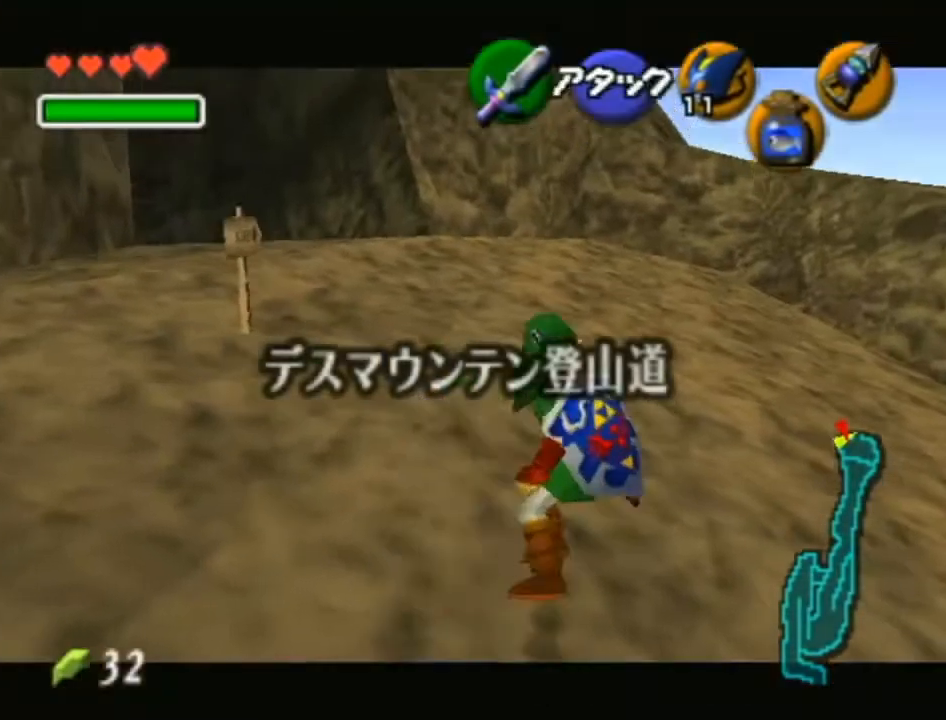
{"buttons": ["A", "L1"], "left_stick": "center", "right_stick": "center", "events": [[350, "A", "down"]]}
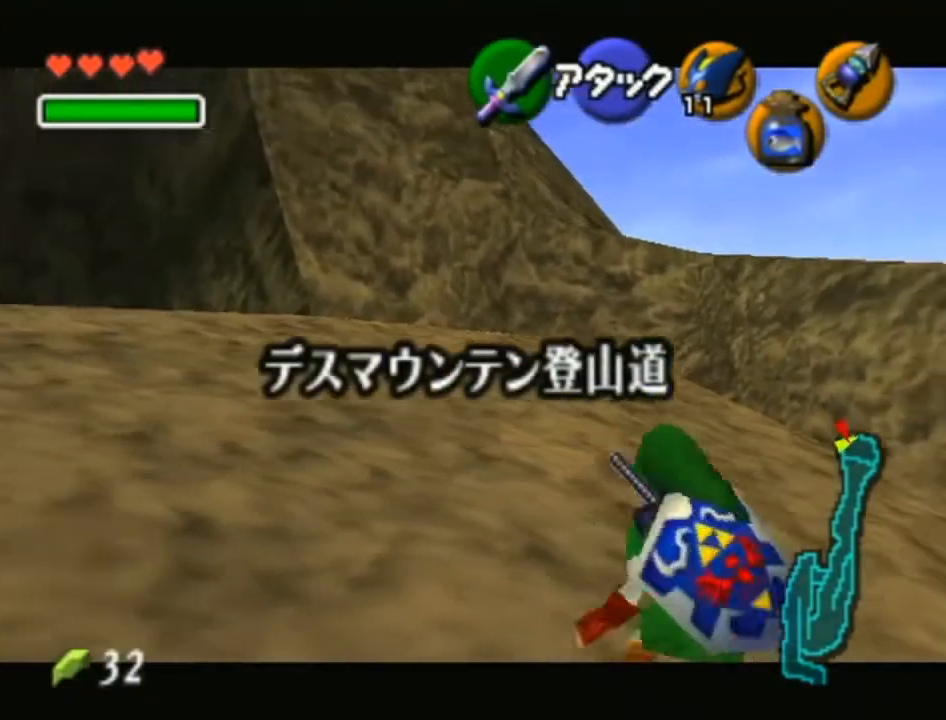
{"buttons": ["L1"], "left_stick": "center", "right_stick": "center", "events": [[33, "A", "up"]]}
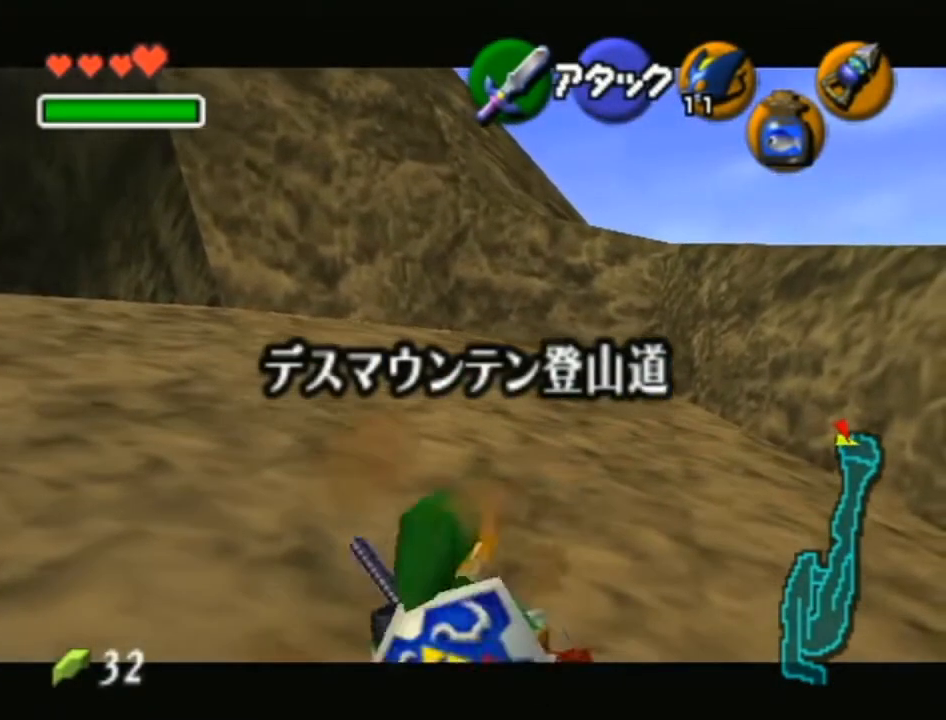
{"buttons": ["L1"], "left_stick": "center", "right_stick": "center", "events": [[167, "left_stick", "right"], [200, "A", "down"], [317, "left_stick", "center"], [350, "A", "up"]]}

- - - - -

#### [Exercise brief]
Would it be possible to copy the material exactly, excluding the images?

#### [Result of this exercise]
{"buttons": ["A", "L1"], "left_stick": "center", "right_stick": "center", "events": [[350, "A", "down"]]}
{"buttons": ["L1"], "left_stick": "center", "right_stick": "center", "events": [[33, "A", "up"]]}
{"buttons": ["L1"], "left_stick": "center", "right_stick": "center", "events": [[167, "left_stick", "right"], [200, "A", "down"], [317, "left_stick", "center"], [350, "A", "up"]]}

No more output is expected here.